Richard Wüerst, der Komponist schreibt für die "Neue Berliner Musikzeitung" am 23. Dezember 1875 sehr ausführlich über eine Aufführung des "Fidelio" mit Marianne Brandt in der Titelpartie, vom 17. Dezember 1875 in der Berliner Hofoper.
Richard Wüerst formuliert, wertet; als ich diese Rezension las, ´stellte sich ungewollt die Assoziation an den „Merker“ ein, wie David im ersten Akt der „Meistersingern von Nürnberg“ Walter von Stolzing die Regeln der Dichtkunst erklärt:
… kam ich … dazu , mich davon zu überzeugen, inwiefern sie die Aufgabe zu bewältigen vermag. Freilich habe ich schon früher die schwere und vielfach unbequem liegende Parthie von einer tiefen stimme ausführen hören … [folgt eine Beschreibung wie Johanna Jachmann – Wagner als junge Sängerin diese Partie in Hamburg gesungen hat. Anm.d.Verf.]
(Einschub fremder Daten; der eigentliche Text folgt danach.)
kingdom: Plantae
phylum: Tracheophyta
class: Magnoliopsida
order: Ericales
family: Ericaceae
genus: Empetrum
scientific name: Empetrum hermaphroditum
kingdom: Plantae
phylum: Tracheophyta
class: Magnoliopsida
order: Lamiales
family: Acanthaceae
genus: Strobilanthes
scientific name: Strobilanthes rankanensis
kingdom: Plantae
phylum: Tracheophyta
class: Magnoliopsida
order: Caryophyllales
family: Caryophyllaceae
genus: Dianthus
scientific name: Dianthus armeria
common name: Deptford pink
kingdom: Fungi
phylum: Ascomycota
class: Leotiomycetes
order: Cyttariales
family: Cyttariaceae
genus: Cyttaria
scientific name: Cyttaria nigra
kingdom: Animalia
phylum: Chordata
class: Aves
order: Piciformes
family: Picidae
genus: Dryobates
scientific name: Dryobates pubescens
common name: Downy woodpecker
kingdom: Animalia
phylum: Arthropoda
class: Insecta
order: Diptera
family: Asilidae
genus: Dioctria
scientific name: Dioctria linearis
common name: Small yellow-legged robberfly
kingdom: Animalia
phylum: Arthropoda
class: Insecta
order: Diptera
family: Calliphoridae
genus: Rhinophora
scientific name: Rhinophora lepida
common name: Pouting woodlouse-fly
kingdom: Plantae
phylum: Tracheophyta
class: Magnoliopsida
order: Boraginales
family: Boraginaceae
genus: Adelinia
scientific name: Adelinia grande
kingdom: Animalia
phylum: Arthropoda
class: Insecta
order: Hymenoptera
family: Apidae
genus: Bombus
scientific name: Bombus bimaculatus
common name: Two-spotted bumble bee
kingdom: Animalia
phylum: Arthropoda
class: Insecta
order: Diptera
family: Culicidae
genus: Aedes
Frl. Brandt hat es vermöge der Eigenthümlichkeit ihrer Stimme viel leichter, Sopranpartien leisten zu können. Wie die Sängerin selbst berichtet, hat man sich von jeher gestritten, ob ihre Stimme ein Alt oder ein Sopran sei; ich selbst bin darüber nie im Zweifel gewesen, ich habe diese Stimme nie für einen Sopran gehalten. Die Qualifikation einer Stimme ist über- haupt niemals nach dem Umfang zu beurteilen. … Bei Stimmen entscheidet der K l a n g –
C h a r a k t e r und die B e g r e n z u n g d e r R e g i s t e r . Die Stimme des Fräulein Brandt ist eine t i e f e ; sie geht mit dem Brust-Register bis zum f, dann tritt die Kopfstimme ein, welche allerdings in seltenem Grade entwickelt und gebildet ist. Dennoch ist deutlich zu erkennen, daß die Kopftöne – nicht wie die vollen Brusttöne an die oberen Vorderzähne – bei der Stirn, oberhalb der Nase, anschlagen; sie klingen nur selten voll, öfter aber ähnlich stumpf wie die gestopften Töne des Horns. Diese Kopftöne sind auch k e i n e r F ä r b u n g fähig, sie bleiben sich im Ausdruck stets gleich; deshalb wird eine ganze Stelle, nur mit starken Kopftönen gesungen, das Monotone nie vermeiden können. Da Fräulein Brandt ihr so eigen geartetes Organ mit großem Geschick gebraucht, wird auch das Gezwungene wenig bemerkbar; nur fehlt uns in hoher Lage öfter das Seelische, das nur die natürlich hervorquellende, nicht aber die präparierte Stimme zu geben im stande ist. 22)
Folgt eine detaillierte Beschreibung, wie Marianne Brandt z.B. die große Arie der Leonore „Abscheulicher, wo eilst du hin “ musikalisch-sängerisch gestaltet hat.
Der Rezensent bemängelt Portamenti, die seiner Meinung nach ungehörig wären, fehlende Appogiaturen: besonders irritiert ihn das Atem holen in Takt 20 nach dem „ ais “ vor dem hohen h (h‘‘) , er findet dies überaus kühn , aber überflüssig, bewundert aber wie die Sängerin ihr Organ handhabt.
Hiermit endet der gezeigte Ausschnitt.